Jay is investigating six further cases, including one involving a GP in Manchester. Dr Mark Northfield is alleged not to have obtained consent from patients for entering them into trials to test drugs manufactured by Bayer and Roche to treat high blood pressure and heart problems. Northfield is contesting the allegations before the GMC professional conduct committee.

Jay said: 'While the industry has become more alert to the problems over the last decade there is still clearly a worrying and persistent problem in research fraud involving doctors. This is not just an issue of patient safety, but a problem that might lead to bad drugs being approved or good drugs failing to be approved.'

The Observer's revelations of the continuing problem of research fraud have sparked calls for industry guidelines to be toughened up.

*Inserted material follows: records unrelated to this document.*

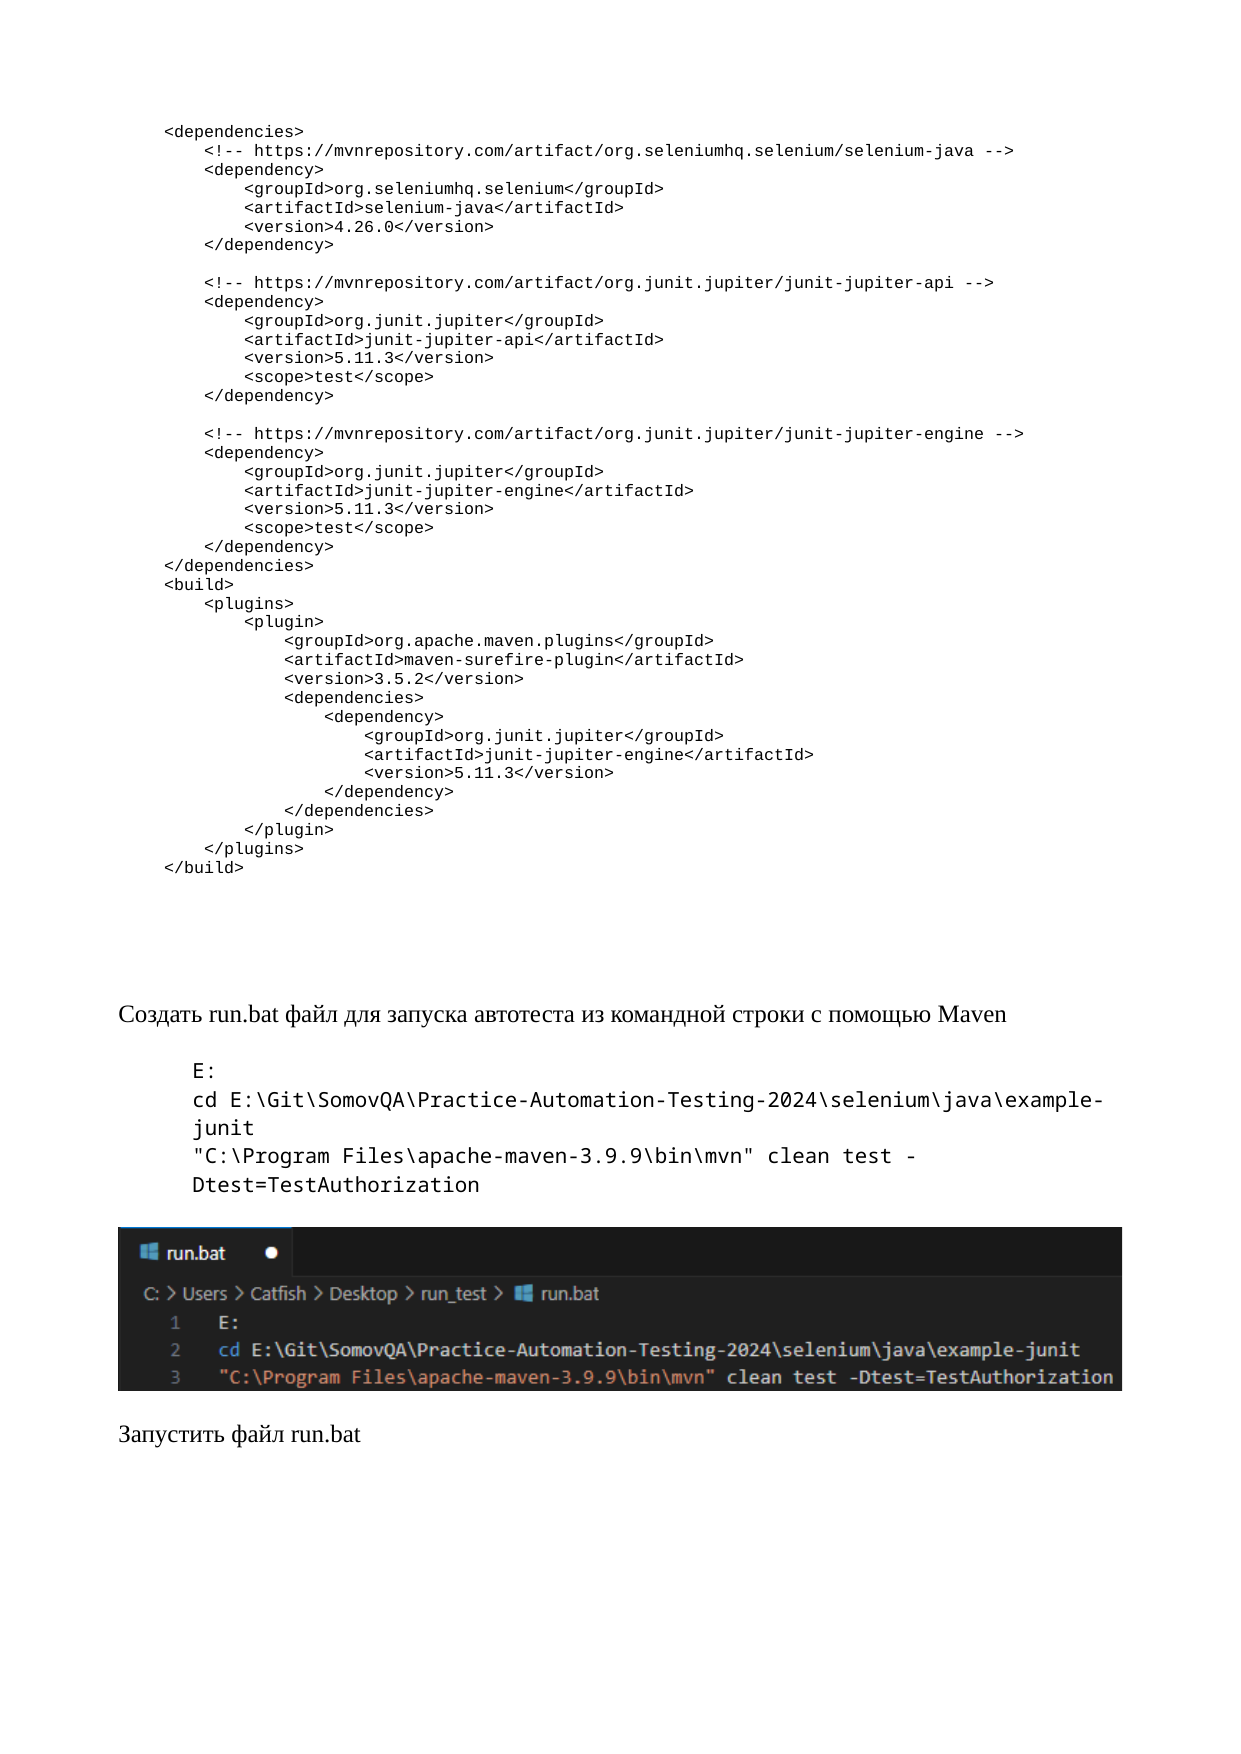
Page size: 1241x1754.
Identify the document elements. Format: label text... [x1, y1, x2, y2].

text E: [192, 1056, 1122, 1085]
text Запустить файл run.bat [118, 1419, 1122, 1448]
table_header <dependencies> <!-- https://mvnrepository.com/artifact/org.seleniumhq.selenium/selenium-java --> <dependency> <groupId>org.seleniumhq.selenium</groupId> <artifactId>selenium-java</artifactId> <version>4.26.0</version> </dependency> <!-- https://mvnrepository.com/artifact/org.junit.jupiter/junit-jupiter-api --> <dependency> <groupId>org.junit.jupiter</groupId> <artifactId>junit-jupiter-api</artifactId> <version>5.11.3</version> <scope>test</scope> </dependency> <!-- https://mvnrepository.com/artifact/org.junit.jupiter/junit-jupiter-engine --> <dependency> <groupId>org.junit.jupiter</groupId> <artifactId>junit-jupiter-engine</artifactId> <version>5.11.3</version> <scope>test</scope> </dependency> </dependencies> <build> <plugins> <plugin> <groupId>org.apache.maven.plugins</groupId> <artifactId>maven-surefire-plugin</artifactId> <version>3.5.2</version> <dependencies> <dependency> <groupId>org.junit.jupiter</groupId> <artifactId>junit-jupiter-engine</artifactId> <version>5.11.3</version> </dependency> </dependencies> </plugin> </plugins> </build> [118, 118, 1122, 884]
text Создать run.bat файл для запуска автотеста из командной строки с помощью Maven [118, 999, 1122, 1027]
text cd E:\Git\SomovQA\Practice-Automation-Testing-2024\selenium\java\example-junit [192, 1085, 1122, 1142]
text "C:\Program Files\apache-maven-3.9.9\bin\mvn" clean test -Dtest=TestAuthorization [192, 1142, 1122, 1198]
picture [118, 1227, 1123, 1391]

David Hinchcliffe, the Labour chair of the House of Commons Health Select Committee, described the situation as bordering on 'scandalous' and said his committee would look into the issue.

He said: 'The relationship between the drug firms and the medical profession is one that needs to be thoroughly investigated. It is extremely worrying that patients' trust is being abused by doctors who are more interested in making money from the pharmaceutical industry.'

Dr Evan Harris, health spokesman for the Liberal Democrats, suggested that doctors involved in trials should be subject to on-the-spot inspections and that a patient's consent to take part in a drug trial should be given outside the GP's surgery, for example to a research officer acting for the firm.